Posted tagged ‘retirement’

Dawn

December 31, 2023

This last morning of 2023, I await the suns return. Already dark is graying; it is only minutes to sunrise.

December has been warm and watery. Trails are muddy. Jigs detests the footing. Riding has been limited, partly out of respect for Jigs’ age and for the trails themselves. Best to let both recover from the rain.

2023 has been a year of transition. My job of 32 plus years was eliminated. Rather than find a filler job to get me to full social security, I made the decision to retire.

Most of my adult life was consumed by work. I got caught in the web of the job is who I am. But when it was gone, I realized it was not.

Years of shuffling papers on a desk, typing into a computer, orchestrating others. This world gallops forward, there is no legacy in hoofprints. Nothing of significance is left behind except the people. I slipped away with little acknowledgement I was ever there.

Losing my job was in a way, a gift. I rode and played with the pony through Summer and Autumn. I walked miles, alone in the woods.  I discovered my old poems and wrote new ones.

I found a path patiently waiting for me to return and stepped forward into daylight.

Hibernation

November 21, 2023

November is when most organized horse events stop in New England. Jigs and I participated in our last judged ride on November 5th. We placed second in our division even though my brain fell apart at the second gate, and I messed up by overthinking.

Second Place

Overthinking is one of my fatal flaws. That and my noisy hands.

Winter is the time for slow trail rides and ring work. This week I set myself a challenge- to stop and turn off my seat and legs without using reins. I struggle with keeping my hands still and interfere with Jigs doing his job. I can use the frozen months to work on this.

And I will use Winter’s pause to continue sorting the stuff my parents left behind, like photos from the 50s and 60s. I don’t know the names of many people among them, probably friends of my parents. I did recognize an old car- a Chevy Impala my father loved. I recall riding in the back seat angry my parents were taking me from the solitude of my book to visit cousins.

As their only child, there are lots of photos of me. What strikes me is how even at two or three, my mannerisms were fully formed. Here’s one of me talking to Santa with my hands, something I do today. Noisy hands.

Talking to Santa

Snapshots of forgotten moments to digitize. It seems a shame to throw away the unrecognized ones.

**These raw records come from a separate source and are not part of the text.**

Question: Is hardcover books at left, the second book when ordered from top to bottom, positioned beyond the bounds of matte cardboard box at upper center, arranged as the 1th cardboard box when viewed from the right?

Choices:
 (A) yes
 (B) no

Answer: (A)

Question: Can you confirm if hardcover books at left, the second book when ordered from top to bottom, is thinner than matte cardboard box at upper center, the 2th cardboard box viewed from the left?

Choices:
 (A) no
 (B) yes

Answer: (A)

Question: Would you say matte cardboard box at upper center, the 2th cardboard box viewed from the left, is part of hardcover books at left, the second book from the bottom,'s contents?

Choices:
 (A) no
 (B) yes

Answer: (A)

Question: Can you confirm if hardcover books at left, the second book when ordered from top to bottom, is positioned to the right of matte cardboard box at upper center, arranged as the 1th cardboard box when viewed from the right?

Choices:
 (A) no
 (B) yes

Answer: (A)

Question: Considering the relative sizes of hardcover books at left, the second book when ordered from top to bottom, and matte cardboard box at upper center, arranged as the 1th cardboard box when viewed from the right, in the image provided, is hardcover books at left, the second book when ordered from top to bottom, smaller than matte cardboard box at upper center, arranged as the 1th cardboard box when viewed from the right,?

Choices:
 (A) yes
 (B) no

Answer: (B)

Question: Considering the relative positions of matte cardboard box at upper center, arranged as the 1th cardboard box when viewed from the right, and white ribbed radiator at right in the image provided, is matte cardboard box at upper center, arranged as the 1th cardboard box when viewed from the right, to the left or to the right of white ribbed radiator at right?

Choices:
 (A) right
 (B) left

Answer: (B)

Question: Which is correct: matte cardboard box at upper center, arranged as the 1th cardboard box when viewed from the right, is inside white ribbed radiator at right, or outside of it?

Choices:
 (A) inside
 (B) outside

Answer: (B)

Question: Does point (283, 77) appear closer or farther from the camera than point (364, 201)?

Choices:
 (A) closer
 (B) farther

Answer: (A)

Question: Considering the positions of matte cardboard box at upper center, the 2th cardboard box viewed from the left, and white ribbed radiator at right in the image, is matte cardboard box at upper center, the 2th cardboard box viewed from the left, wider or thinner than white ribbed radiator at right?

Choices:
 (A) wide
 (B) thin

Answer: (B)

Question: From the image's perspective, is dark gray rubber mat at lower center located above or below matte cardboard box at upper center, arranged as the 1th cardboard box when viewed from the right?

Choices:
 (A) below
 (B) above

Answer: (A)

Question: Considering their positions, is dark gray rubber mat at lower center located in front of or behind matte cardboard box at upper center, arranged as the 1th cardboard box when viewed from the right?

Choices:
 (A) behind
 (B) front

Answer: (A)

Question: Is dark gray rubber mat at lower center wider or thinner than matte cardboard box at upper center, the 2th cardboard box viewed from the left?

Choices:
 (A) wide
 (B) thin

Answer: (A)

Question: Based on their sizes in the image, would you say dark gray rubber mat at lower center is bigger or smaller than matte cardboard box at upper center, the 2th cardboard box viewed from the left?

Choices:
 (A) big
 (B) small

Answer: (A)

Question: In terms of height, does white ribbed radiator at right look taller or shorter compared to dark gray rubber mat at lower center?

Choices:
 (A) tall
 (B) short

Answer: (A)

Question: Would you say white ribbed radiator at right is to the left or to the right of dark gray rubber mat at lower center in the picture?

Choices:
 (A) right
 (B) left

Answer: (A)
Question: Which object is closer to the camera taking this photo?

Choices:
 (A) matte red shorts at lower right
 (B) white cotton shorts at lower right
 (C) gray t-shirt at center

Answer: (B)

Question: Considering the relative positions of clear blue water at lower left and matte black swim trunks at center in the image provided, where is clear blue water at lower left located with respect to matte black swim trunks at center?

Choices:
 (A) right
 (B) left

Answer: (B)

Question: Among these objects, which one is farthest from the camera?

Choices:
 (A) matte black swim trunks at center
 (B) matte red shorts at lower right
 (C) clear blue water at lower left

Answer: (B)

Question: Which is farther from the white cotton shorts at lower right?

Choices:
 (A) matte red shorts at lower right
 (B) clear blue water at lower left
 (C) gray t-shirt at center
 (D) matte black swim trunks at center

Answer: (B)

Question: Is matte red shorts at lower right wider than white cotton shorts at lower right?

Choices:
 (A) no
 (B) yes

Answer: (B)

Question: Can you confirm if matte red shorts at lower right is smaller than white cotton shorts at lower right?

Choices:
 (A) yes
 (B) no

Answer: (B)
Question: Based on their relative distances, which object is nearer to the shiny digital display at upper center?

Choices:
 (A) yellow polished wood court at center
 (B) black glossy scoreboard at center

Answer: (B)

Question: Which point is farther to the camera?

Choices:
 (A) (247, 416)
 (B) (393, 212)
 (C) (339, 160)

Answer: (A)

They are someone’s memory, someone’s treasure, but there’s no space to keep them, no one to look at them.

This pruning is part of the aging process. Keep only what matters and release the rest.

Transition

March 11, 2023

Retirement.

Trying to get my head around it.

Excited and terrified.

I have had a job of some sort ever since I was 14. Even the summer I took off to finish my master’s thesis, I wrote a weekly column for a local ad paper.  (Remember those? It was the 80s after all). What to fill time with?

But I will be busy over the next months. I’m overwhelmed at how busy. First to arrange expenses to fit a lower income.  This means getting the house ready for sale and finding another in a less expensive community, preferably with acreage.  To do that means another go around sorting 60 years of stuff accumulated by my parents. My dad NEVER threw anything away.  There are some things I don’t love, but could not let go the first time because my mother loved them.

But the best part will be riding during the work week. I admit all the Facebook and Instagram photos of others riding weekdays make me jealous. Now I will take my own weekday photos!

Oh Jigs….. are you ready?

Go away I’m napping

Choices

March 4, 2021

I have not been purposeful in my life. My choices were not courageous, if there were choices at all. I am driven by a desperate need for security so deep, I am beyond risk adverse.

I despise the yuppie town I was born and still live in. My house is the house my parents built. I do not love it. I long to have a small farm and bring Jigs home, maybe get a donkey or a goat, or both. But I am stuck here. I really should sell because I can barely afford the real estate taxes that since the early 70s have grown so high, they drove out many longtime residents and all working farms. The result is neighborhood after neighborhood of McMansions with manicured lawns. Horses are not welcome.

Only those with ridiculously high salaries can afford to live here. I tell myself to sell, but fear kicks in.

My career is the same. I fell into the security of a boring job, allowing others to make choices for me. I should have found another path years ago.  Close to retirement, it is too late. I am a lame duck. I would retire now but I cannot afford health insurance or the taxes on my house without income.

Paralyzed by fear, I am stuck.

Fear has creeped into my riding. I stopped riding on the road alone. I do not canter much. Last weekend I wimped out for fear of ice on the trails and walked with Jigs nearly 5 miles on the road. I should have ridden in the woods. I let both of us down.

I have no right to lament. I have so much. I was given opportunities others were not. My failure is not capitalizing on them.